For most people, Labor Day is a time to kick back, relax and enjoy the company of friends and family. But for many entrepreneurs, it is just another work day.
One internal study conducted by accounting firm Ernst & Young in 2006 showed for every ten hours of vacation an employee took, their end-of-the-year job performance rating got boosted 8 percent. In 2011, travel site Expedia found 52 percent of employees feel better about their jobs and more productive after vacation. Another study conducted by Harvard stated sleep deprivation cost U.S. businesses $63.2 billion a year due to loss in productivity.
So, before you decided to skip a friend's BBQ or nix the idea of getting away for the day, here are four reasons you give yourself a break on Labor Day.
Reconnect with people.
There are more people in your life besides work colleagues. Yet, being an entrepreneur makes it much tougher to maintain friendships outside your startup. The busier you are, the easier it gets to tell yourself you'll call someone later.
Let Labor Day be a time to reclaim friendships you have pushed to the backburner and an occasion to surround yourself with loved ones. Just make sure you do it completely detached from work.
Set an example.
Labor Day is the best time to hop on the bandwagon and turn off your phone, switch on the grill and enjoy a day disconnected from the instant access and connectivity that powers your startup.
If anyone calls you with business on the brain, the straight to voicemail hint might just remind them that it's actually Labor Day.
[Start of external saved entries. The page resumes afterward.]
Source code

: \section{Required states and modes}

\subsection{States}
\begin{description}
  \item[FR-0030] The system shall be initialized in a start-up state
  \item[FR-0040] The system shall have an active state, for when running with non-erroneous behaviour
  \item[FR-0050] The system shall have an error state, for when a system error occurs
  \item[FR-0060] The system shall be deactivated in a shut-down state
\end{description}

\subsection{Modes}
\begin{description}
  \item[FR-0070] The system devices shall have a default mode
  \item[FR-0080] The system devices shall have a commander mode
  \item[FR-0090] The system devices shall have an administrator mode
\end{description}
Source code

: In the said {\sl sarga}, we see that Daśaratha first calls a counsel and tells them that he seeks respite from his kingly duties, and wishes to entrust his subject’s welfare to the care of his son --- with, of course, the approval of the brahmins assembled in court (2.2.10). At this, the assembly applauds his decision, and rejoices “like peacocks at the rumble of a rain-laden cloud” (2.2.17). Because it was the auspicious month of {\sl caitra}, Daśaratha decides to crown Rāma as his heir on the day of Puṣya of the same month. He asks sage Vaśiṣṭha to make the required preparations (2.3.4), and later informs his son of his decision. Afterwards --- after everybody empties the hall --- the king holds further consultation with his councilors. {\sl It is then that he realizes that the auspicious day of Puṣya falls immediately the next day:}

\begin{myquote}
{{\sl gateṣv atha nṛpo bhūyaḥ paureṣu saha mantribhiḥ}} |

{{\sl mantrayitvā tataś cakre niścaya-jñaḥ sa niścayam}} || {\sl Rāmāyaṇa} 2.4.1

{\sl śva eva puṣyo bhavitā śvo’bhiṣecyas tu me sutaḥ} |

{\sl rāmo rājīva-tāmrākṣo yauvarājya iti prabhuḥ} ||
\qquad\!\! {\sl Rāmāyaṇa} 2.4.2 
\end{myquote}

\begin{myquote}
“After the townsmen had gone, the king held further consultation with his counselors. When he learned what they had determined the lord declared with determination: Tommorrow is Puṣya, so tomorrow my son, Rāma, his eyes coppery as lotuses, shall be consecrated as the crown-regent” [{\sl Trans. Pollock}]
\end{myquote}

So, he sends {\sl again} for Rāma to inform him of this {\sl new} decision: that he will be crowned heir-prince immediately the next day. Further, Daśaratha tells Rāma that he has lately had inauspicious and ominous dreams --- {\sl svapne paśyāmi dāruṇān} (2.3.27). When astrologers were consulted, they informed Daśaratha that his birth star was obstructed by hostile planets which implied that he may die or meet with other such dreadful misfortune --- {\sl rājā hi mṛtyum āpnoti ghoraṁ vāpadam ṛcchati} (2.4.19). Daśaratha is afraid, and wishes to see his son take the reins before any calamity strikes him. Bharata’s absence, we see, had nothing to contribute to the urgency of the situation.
As an entrepreneur, you should try build the Labor Day brand. Encourage others entrepreneurs to remove themselves from work and enjoy their surroundings.
You'll remember what carefree feels like.
Remember when you were a kid zipping around your neighborhood on a bike without a care in the world? Let this Labor Day be a time to reclaim your sense of adventure.
Having fun not only helps you relax, but it can help clear your head, which can help ignite creativity. Who knows, maybe you'll come back to work with a whole new approach to a problem that has been bothering you.
Need to hit reset.
Building your business or brainstorming something new is great, but the only way to recharge after a few 12-hour days is to dedicate some time to refocusing your perspective. Any entrepreneur will suffer from tunnel vision after they've been crunching on a project for a week, and you'll probably notice a giant dip in your productivity. The only way to fix it is to save yourself some eyestrain and go to a quiet, disconnected place. Doing so, you'll return refreshed and ready to tackle issues.